Audi makes a radical electric sports car to transform the classic NSU Prinz
One of the most complicated and fascinating histories in the automobile industry is undoubtedly that of Audi. Pioneer August Horch, whose last name was included in the company’s brand name (Horch), formed it in 1909 after being forced to quit his former business due to several internal conflicts.
However, the genesis of what is today Audi occurred in 1932 when Audi, DKW, Horch, and Wanderer merged to create Auto Union, a group to which we owe the current logo with the four rings. After its acquisition by Volkswagen (1964) and its merger with NSU (1969), Auto Union mutated until it reached the current Audi.

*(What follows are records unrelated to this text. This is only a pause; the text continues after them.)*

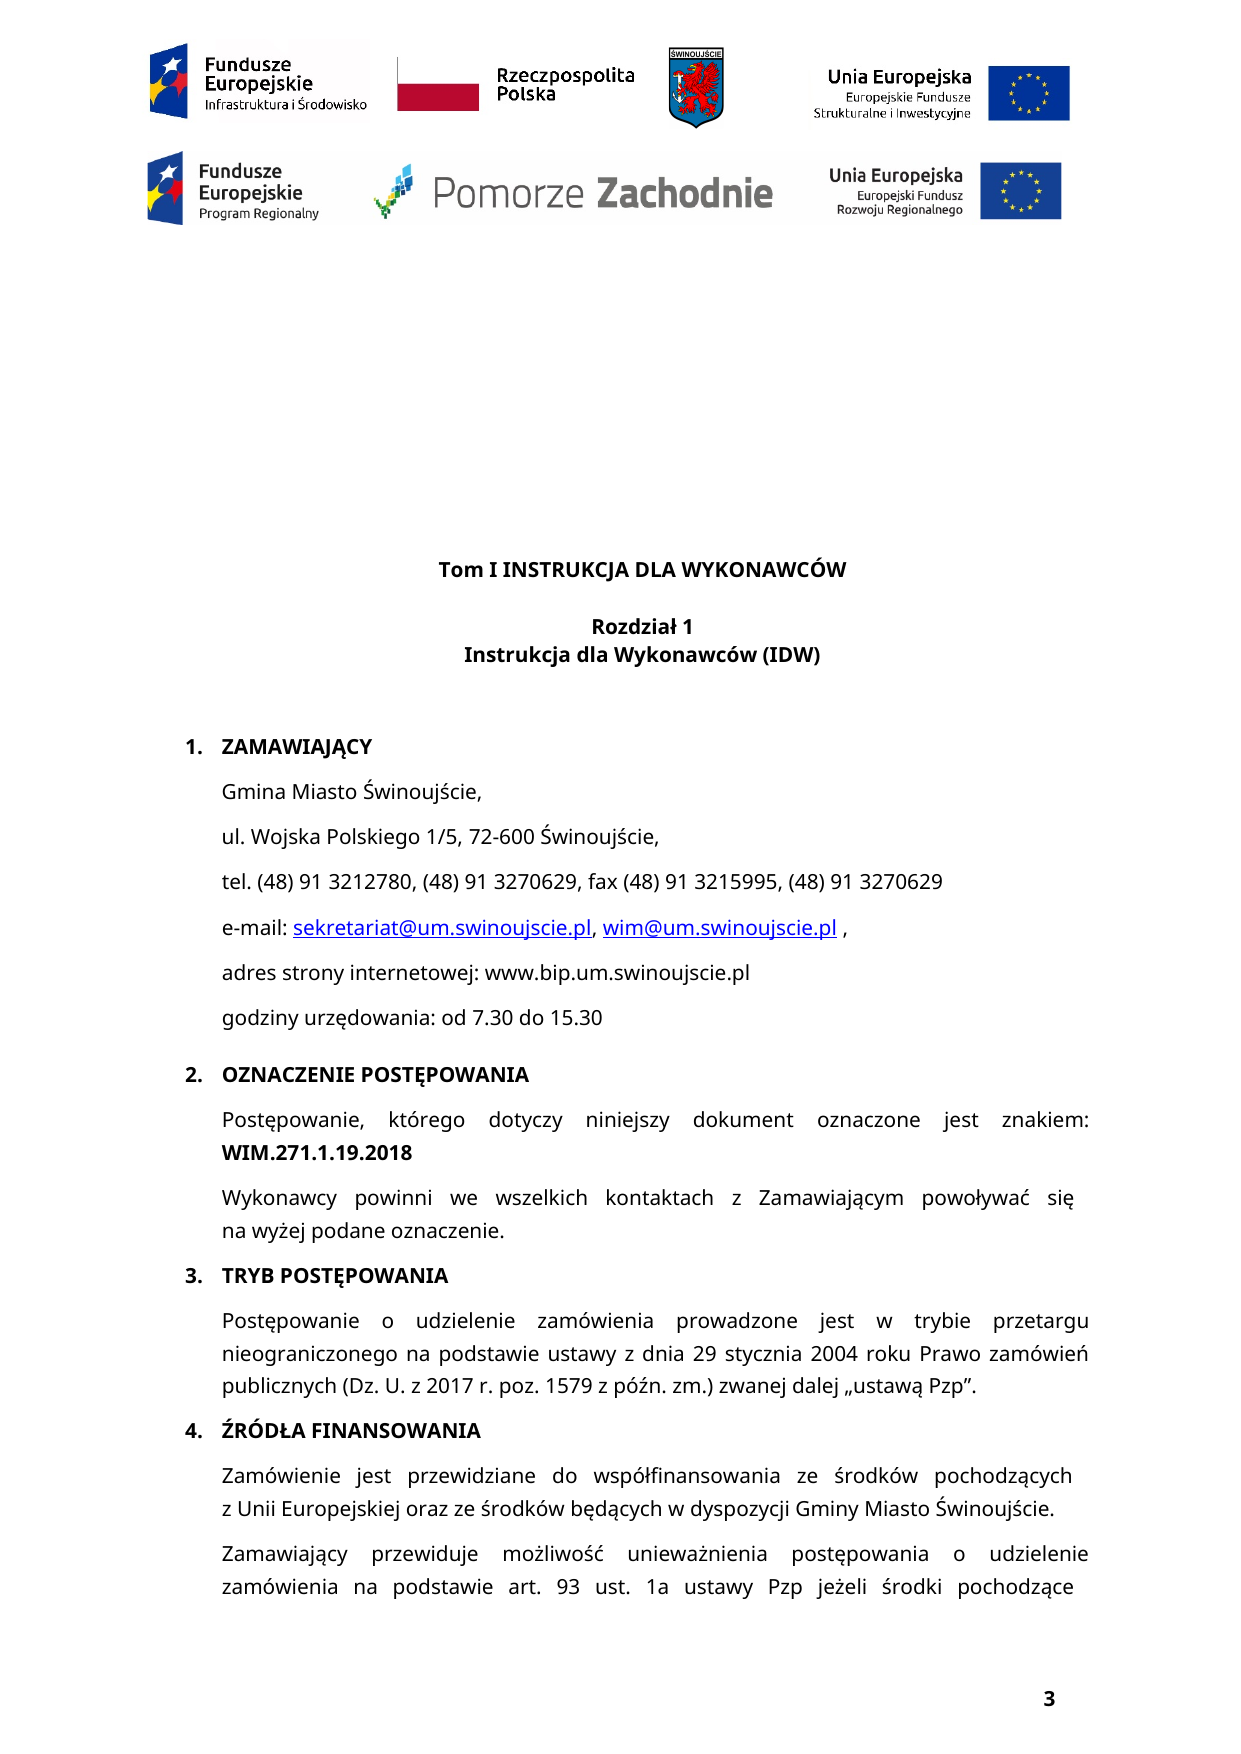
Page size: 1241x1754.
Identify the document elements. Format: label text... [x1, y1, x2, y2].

picture [379, 38, 652, 129]
text Tom I INSTRUKCJA DLA WYKONAWCÓW [148, 555, 1137, 583]
picture [668, 47, 724, 129]
text e-mail: sekretariat@um.swinoujscie.pl, wim@um.swinoujscie.pl , [148, 913, 1090, 941]
text Postępowanie, którego dotyczy niniejszy dokument oznaczone jest znakiem: WIM.271.1.19.2018 [222, 1106, 1090, 1167]
list OZNACZENIE POSTĘPOWANIA [185, 1060, 1092, 1089]
text Wykonawcy powinni we wszelkich kontaktach z Zamawiającym powoływać się na wyżej podane oznaczenie. [222, 1183, 1092, 1244]
text adres strony internetowej: www.bip.um.swinoujscie.pl [148, 958, 1090, 986]
text Gmina Miasto Świnoujście, [221, 777, 1090, 806]
text tel. (48) 91 3212780, (48) 91 3270629, fax (48) 91 3215995, (48) 91 3270629 [148, 867, 1090, 896]
text ul. Wojska Polskiego 1/5, 72-600 Świnoujście, [221, 822, 1090, 851]
text Zamówienie jest przewidziane do współfinansowania ze środków pochodzących z Unii Europejskiej oraz ze środków będących w dyspozycji Gminy Miasto Świnoujście. [222, 1461, 1090, 1522]
list ŹRÓDŁA FINANSOWANIA [185, 1416, 1092, 1445]
text Zamawiający przewiduje możliwość unieważnienia postępowania o udzielenie zamówienia na podstawie art. 93 ust. 1a ustawy Pzp jeżeli środki pochodzące z budżetu Unii Europejskiej, które Zamawiający zamierzał przeznaczyć na sfinansowanie całości lub części zamówienia, nie zostaną mu przyznane. [222, 1539, 1090, 1600]
picture [131, 39, 371, 123]
text Rozdział 1 [148, 612, 1137, 640]
text Instrukcja dla Wykonawców (IDW) [148, 640, 1137, 669]
list TRYB POSTĘPOWANIA [185, 1261, 1092, 1289]
picture [147, 151, 1062, 225]
list ZAMAWIAJĄCY [185, 732, 1092, 761]
text godziny urzędowania: od 7.30 do 15.30 [148, 1003, 1090, 1031]
picture [808, 58, 1078, 130]
text Postępowanie o udzielenie zamówienia prowadzone jest w trybie przetargu nieograniczonego na podstawie ustawy z dnia 29 stycznia 2004 roku Prawo zamówień publicznych (Dz. U. z 2017 r. poz. 1579 z późn. zm.) zwanej dalej „ustawą Pzp”. [222, 1306, 1090, 1400]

In other words, the modern Audi is the union of five different manufacturers: NSU, DKW, Horch, Wanderer, and the original Audi.
That is why the business is commemorating NSU’s 150th birthday this year, to whom it owes, among other things, its Neckarsulm facility, which initially produced looms before moving on to produce bicycles, motorbikes, and eventually passenger vehicles.
Audi has chosen to honor classic NSU Prinz as part of the celebrations by resto modding its most recognizable model, the Prinz 4. Twelve apprentices from Neckarsulm worked together to replace the vehicle’s outdated two-cylinder air-cooled engine with an advanced 240-horsepower electric motor from the Audi e-tron.
The Audi 50, which was afterward renamed the Volkswagen Polo, took the place of the NSU Prinz, a cheap utility that was available until 1973.
The battery part is taken from the Q7 TFSI e-quattro plug-in hybrid, while much of the base (including axles and brakes) comes from the A1. The only thing preserved from the original Prinz is the bodywork, which has undergone thorough remodeling that completely alters its image and proportions.